→ **Assignment**:
Take the entries below and print, exactly, the stretch from the line containing "thumb tip: (1202, 703)" through the line containing "middle dip: (1341, 1018)", both included.

START Given information

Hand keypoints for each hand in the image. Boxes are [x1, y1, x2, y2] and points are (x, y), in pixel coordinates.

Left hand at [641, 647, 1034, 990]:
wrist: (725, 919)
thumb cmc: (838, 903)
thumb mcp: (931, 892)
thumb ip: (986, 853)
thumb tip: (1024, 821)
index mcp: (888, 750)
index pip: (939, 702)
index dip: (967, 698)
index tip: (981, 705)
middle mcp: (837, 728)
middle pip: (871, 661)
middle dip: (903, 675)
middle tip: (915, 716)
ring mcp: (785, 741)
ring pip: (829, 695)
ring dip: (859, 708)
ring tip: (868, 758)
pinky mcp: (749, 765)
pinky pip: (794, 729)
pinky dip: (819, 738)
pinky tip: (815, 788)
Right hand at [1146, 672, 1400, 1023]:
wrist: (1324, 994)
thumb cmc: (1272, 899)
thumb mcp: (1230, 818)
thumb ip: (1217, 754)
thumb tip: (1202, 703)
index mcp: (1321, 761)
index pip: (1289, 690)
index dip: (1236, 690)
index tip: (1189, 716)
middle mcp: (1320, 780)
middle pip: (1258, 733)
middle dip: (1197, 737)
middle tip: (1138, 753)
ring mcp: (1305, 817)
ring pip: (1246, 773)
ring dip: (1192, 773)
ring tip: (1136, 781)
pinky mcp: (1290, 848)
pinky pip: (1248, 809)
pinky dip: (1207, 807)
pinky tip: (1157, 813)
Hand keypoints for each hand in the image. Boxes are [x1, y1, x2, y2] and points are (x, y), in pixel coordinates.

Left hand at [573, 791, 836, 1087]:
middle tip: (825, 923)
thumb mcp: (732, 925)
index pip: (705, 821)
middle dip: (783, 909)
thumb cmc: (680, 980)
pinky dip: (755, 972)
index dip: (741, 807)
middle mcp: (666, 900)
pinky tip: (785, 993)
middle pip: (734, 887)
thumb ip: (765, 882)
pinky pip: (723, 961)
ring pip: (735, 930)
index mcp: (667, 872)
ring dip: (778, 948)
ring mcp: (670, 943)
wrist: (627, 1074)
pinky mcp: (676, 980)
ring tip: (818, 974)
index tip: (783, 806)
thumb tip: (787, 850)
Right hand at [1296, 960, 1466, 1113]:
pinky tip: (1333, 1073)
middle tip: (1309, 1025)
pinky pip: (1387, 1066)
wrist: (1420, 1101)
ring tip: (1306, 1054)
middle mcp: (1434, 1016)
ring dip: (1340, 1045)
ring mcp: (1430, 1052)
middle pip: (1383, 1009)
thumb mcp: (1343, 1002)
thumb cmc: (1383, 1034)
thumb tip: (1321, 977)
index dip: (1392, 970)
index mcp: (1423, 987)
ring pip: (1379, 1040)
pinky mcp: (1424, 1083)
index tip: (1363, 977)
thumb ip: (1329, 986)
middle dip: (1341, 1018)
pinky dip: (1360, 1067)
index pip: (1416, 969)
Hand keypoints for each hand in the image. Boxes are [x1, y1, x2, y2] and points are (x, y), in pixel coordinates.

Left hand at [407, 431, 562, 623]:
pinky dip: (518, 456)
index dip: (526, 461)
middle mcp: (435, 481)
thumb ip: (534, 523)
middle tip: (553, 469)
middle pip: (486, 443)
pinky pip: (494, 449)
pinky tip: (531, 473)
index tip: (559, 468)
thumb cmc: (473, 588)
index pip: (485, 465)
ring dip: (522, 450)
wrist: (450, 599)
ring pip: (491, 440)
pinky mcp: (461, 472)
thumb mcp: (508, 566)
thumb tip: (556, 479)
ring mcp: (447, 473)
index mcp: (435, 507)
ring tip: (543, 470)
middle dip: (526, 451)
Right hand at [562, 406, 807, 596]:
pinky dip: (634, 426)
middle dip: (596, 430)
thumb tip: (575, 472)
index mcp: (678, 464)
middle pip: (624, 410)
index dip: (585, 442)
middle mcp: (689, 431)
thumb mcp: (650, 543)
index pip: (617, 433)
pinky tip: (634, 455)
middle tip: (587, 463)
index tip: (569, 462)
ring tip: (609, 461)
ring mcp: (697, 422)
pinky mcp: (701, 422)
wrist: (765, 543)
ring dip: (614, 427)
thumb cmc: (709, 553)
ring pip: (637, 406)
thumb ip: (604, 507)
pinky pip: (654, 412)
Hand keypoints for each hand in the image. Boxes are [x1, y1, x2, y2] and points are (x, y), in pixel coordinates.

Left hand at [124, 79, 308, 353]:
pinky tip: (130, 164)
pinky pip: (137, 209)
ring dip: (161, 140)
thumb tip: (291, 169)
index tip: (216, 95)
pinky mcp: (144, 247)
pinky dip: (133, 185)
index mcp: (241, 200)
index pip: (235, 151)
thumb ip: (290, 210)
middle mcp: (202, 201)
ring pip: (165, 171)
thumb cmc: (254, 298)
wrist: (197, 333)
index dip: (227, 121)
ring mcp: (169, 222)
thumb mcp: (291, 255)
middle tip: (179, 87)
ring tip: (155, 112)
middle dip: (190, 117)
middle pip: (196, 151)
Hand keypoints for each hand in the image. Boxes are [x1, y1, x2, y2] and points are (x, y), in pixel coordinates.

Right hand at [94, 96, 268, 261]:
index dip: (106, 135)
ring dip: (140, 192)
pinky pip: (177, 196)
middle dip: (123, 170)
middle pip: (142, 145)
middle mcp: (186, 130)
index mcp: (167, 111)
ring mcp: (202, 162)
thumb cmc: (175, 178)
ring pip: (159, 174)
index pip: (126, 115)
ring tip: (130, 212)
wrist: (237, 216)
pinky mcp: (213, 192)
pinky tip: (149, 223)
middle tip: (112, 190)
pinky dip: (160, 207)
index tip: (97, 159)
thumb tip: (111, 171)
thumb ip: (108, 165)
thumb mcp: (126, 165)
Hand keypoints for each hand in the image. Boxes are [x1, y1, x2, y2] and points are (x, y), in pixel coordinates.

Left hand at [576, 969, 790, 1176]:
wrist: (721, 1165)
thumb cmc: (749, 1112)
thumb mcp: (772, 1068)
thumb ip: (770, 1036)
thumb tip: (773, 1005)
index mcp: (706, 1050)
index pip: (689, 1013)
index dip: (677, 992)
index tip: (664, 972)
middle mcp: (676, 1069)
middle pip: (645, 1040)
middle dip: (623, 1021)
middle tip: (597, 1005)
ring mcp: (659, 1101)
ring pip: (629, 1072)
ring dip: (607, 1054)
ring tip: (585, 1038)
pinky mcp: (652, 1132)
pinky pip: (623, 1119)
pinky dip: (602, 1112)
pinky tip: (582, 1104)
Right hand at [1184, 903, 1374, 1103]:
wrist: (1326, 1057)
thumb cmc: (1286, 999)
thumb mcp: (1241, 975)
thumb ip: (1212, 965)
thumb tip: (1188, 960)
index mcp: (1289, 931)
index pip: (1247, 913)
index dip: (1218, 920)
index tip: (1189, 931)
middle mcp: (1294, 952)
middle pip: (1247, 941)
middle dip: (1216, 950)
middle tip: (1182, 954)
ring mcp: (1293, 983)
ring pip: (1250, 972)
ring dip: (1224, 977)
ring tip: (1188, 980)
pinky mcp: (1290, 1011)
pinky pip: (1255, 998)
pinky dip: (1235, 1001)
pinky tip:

END Given information

→ **Final answer**:
thumb tip: (1202, 703)
index mcp: (1321, 761)
index pip: (1289, 690)
index dip: (1236, 690)
index tip: (1189, 716)
middle mcp: (1320, 780)
middle pip: (1258, 733)
middle dip: (1197, 737)
middle tip: (1138, 753)
ring mcp: (1305, 817)
ring pip: (1246, 773)
ring dip: (1192, 773)
ring tip: (1136, 781)
pinky mcp: (1290, 848)
pinky pip: (1248, 809)
pinky dip: (1207, 807)
pinky tip: (1157, 813)
Hand keypoints for each hand in the image. Boxes are [x1, y1, x2, y2] and points are (x, y), in pixel coordinates.

Left hand at [573, 791, 836, 1087]:
middle tip: (825, 923)
thumb mcp: (732, 925)
index pip: (705, 821)
middle dip: (783, 909)
thumb cmc: (680, 980)
pinky dip: (755, 972)
index dip: (741, 807)
middle mcp: (666, 900)
pinky tip: (785, 993)
middle pip: (734, 887)
thumb ip: (765, 882)
pinky pip: (723, 961)
ring pip: (735, 930)
index mcp: (667, 872)
ring dip: (778, 948)
ring mcp: (670, 943)
wrist: (627, 1074)
pinky mcp: (676, 980)
ring tip: (818, 974)
index tip: (783, 806)
thumb tip: (787, 850)
Right hand at [1296, 960, 1466, 1113]:
pinky tip: (1333, 1073)
middle tip: (1309, 1025)
pinky pip: (1387, 1066)
wrist: (1420, 1101)
ring tip: (1306, 1054)
middle mcp: (1434, 1016)
ring dip: (1340, 1045)
ring mcp: (1430, 1052)
middle pip: (1383, 1009)
thumb mcp: (1343, 1002)
thumb cmc: (1383, 1034)
thumb tip: (1321, 977)
index dip: (1392, 970)
index mcp: (1423, 987)
ring pip: (1379, 1040)
pinky mcp: (1424, 1083)
index tip: (1363, 977)
thumb ip: (1329, 986)
middle dip: (1341, 1018)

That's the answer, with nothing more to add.